* _PROBLEMS TO SOLVE_:
(1) Answer these questions from the article about the Wells case:
(a) In how many recent instances around the country have child-pornography charges been dropped after defense attorneys questioned investigative software tools?
(b) According to charging documents, what started the Wells case?
(c) Where has Wells spent most of his time in federal detention?
(2) Using the article about the Wells case, explain why it is hard to say whether the Wells case could end with dropped charges, as in the recent instances involving software tools.

* _PASSAGE TO READ_:
Child-pornography charges have been dropped in more than a dozen recent instances around the country because defense attorneys raised questions about software tools used to investigate such cases.

Could the pending U.S. v. Scott J. Wells case in the Western District of Missouri, which we have covered extensively, produce such a result. That's hard to say because charging documents indicate the Wells case began with a "cyber tip" from Facebook, rather than the use of investigative software. Also, the software scans for child porn on peer-to-peer networks, and there is no evidence Wells used such a network -- strongly suggesting he did not knowingly receive or distribute child porn.

Our recent research on the Wells case reveals signs that the prosecution's case is frightfully weak due to a lack of probable cause that has nothing to do with technology. That is particularly alarming when you consider that Wells has spent more than two years in federal detention, mostly at Leavenworth, KS, because U.S. Magistrate David P. Rush has deemed him a "threat to society," even though he's been found guilty of nothing, is virtually blind in one eye, and must use a walker to get around due to a benign brain tumor he's had since childhood.

* _Collected data entries_:
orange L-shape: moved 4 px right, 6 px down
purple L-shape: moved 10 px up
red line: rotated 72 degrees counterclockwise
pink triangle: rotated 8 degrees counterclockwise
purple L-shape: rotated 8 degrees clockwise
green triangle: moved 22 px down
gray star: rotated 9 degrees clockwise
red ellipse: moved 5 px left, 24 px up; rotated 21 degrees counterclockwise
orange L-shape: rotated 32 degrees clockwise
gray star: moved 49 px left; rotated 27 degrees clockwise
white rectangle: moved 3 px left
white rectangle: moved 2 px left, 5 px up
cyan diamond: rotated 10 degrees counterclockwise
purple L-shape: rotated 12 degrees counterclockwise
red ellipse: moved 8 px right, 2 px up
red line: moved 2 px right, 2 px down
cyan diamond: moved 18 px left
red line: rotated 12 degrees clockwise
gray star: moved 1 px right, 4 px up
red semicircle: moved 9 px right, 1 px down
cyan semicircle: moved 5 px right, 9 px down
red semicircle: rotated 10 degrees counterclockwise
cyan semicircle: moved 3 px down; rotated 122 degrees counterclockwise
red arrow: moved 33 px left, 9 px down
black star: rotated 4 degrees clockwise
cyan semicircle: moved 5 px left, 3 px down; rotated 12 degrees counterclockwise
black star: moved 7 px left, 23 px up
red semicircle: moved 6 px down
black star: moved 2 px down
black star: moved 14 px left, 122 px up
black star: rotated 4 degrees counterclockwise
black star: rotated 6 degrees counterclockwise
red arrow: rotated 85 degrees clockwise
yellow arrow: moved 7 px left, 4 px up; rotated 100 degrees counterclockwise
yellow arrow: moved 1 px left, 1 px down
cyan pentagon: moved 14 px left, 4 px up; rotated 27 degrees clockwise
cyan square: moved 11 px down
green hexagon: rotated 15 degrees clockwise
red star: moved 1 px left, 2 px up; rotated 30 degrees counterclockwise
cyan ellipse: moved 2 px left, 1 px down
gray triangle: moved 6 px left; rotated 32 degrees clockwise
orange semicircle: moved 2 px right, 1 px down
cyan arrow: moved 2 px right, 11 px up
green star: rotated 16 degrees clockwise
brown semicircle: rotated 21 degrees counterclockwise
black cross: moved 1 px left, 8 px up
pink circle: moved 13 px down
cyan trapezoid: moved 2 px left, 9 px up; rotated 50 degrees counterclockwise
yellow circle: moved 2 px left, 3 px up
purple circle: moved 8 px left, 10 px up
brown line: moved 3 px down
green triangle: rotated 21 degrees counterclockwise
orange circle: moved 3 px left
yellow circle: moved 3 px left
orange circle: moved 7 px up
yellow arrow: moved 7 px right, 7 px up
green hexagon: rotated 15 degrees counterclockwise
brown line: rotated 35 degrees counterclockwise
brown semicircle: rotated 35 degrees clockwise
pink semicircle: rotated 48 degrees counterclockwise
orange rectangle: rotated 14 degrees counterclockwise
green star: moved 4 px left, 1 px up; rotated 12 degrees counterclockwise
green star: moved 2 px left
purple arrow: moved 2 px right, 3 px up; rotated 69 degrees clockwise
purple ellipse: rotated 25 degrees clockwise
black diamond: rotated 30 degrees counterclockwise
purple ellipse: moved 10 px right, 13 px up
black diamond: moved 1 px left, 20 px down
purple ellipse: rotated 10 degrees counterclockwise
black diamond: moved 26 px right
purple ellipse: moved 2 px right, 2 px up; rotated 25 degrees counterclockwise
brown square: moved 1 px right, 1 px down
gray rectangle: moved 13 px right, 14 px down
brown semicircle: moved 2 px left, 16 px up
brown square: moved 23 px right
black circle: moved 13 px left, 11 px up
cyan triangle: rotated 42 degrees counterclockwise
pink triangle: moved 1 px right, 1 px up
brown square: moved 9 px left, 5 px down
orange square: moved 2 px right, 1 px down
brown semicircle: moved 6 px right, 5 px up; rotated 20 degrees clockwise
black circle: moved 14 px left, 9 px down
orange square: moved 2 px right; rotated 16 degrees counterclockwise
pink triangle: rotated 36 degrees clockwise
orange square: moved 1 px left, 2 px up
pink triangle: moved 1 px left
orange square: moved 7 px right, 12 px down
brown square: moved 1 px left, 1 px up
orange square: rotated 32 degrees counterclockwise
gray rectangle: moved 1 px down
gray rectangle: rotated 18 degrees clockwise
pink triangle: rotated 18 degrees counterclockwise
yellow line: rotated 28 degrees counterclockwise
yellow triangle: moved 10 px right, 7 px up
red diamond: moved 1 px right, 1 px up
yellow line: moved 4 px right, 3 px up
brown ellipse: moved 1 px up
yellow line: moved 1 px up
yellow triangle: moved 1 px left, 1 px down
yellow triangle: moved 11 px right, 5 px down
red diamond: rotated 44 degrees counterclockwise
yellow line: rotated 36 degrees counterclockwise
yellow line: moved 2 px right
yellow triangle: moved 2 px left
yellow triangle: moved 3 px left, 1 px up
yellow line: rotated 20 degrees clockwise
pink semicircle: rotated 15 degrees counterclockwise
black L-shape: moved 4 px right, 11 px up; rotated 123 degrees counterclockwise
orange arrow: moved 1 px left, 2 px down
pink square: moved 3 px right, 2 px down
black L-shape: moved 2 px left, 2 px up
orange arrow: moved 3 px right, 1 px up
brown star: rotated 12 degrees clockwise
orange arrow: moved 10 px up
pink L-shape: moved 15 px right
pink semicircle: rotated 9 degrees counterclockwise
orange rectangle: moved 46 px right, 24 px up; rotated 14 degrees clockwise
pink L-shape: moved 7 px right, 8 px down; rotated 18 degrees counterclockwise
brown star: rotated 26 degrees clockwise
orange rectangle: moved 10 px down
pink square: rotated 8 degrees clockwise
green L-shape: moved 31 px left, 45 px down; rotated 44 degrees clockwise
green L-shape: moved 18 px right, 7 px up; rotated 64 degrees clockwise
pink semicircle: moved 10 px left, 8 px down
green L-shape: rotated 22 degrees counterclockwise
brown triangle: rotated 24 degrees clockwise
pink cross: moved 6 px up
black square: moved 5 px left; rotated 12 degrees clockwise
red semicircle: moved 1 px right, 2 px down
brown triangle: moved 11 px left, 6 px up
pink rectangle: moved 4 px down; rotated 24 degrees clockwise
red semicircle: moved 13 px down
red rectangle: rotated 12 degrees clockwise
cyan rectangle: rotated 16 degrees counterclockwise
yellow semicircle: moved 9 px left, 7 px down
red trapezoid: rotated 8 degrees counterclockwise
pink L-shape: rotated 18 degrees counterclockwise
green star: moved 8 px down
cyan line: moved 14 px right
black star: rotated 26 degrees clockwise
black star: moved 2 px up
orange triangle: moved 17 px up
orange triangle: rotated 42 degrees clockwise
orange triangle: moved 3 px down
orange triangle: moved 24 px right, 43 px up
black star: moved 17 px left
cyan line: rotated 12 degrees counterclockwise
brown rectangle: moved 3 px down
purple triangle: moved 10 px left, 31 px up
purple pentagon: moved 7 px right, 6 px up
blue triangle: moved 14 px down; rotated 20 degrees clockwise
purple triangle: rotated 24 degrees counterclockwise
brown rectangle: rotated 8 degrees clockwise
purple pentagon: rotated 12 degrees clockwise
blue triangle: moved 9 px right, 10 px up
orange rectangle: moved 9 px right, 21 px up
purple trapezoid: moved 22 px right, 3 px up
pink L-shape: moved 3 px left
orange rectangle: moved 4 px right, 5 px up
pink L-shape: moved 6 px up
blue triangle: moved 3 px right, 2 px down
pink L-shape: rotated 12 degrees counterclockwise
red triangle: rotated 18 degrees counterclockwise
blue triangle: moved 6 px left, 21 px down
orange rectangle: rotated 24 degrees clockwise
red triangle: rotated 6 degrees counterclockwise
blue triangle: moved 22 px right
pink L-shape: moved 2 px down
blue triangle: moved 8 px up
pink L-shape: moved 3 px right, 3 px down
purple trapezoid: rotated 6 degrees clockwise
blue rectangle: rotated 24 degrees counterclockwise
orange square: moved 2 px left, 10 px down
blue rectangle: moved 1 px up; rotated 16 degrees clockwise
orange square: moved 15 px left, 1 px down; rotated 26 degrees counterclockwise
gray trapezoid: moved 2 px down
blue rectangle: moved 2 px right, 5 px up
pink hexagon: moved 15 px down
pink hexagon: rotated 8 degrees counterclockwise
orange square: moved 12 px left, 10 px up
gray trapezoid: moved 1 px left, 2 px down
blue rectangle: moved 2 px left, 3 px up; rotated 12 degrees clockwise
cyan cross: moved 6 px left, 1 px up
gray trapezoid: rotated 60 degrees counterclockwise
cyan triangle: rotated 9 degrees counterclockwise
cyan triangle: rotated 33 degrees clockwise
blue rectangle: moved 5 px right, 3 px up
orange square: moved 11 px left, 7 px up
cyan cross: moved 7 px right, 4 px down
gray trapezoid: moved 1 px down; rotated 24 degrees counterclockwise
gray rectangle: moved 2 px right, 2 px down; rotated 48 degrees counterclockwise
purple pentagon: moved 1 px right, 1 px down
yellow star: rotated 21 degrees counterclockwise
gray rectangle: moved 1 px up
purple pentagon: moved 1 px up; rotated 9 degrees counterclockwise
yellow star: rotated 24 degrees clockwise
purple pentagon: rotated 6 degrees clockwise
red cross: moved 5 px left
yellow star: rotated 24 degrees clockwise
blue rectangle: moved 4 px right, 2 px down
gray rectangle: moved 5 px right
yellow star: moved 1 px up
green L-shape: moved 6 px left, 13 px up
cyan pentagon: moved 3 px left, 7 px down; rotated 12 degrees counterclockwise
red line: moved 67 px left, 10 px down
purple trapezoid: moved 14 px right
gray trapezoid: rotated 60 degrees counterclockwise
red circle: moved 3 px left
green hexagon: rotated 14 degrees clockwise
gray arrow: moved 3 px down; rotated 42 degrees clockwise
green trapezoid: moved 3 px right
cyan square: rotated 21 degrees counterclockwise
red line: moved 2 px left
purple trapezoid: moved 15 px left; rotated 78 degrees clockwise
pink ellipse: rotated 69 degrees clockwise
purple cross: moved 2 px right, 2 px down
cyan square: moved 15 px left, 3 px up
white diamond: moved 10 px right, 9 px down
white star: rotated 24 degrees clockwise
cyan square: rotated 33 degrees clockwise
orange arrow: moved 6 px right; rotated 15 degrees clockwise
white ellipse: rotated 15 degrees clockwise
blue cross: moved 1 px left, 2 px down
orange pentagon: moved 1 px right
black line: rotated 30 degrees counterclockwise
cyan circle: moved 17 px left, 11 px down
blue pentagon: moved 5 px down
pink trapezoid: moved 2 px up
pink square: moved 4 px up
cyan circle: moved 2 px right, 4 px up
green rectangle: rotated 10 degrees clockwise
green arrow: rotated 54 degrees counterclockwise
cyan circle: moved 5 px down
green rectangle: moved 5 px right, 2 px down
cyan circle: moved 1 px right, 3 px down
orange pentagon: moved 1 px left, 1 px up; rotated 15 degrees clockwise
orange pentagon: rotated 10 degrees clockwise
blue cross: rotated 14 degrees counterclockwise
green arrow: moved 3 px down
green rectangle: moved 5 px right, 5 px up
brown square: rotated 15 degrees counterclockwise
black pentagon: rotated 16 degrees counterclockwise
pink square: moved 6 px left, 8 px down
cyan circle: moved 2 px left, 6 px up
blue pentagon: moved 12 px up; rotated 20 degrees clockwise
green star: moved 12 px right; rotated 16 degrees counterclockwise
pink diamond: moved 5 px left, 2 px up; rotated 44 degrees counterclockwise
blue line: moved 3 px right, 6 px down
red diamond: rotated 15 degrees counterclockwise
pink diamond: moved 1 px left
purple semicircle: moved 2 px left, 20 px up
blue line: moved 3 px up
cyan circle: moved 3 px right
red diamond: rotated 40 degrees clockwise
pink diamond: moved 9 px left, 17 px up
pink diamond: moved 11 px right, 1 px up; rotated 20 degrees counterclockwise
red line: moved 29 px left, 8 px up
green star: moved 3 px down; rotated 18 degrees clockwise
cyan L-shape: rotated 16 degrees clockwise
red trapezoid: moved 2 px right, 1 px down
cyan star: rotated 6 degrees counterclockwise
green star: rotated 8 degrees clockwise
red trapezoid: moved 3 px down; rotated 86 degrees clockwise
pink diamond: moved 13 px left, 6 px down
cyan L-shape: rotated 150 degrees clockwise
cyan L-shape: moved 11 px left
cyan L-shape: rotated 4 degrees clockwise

* _TASK SOLUTIONS_:
(1)
(a) More than a dozen.
(b) A "cyber tip" from Facebook.
(c) Leavenworth, KS.

(2) Charging documents indicate that the Wells case began with a "cyber tip" from Facebook, not with the use of investigative software. The software also scans for child porn on peer-to-peer networks, and there is no evidence that Wells used such a network.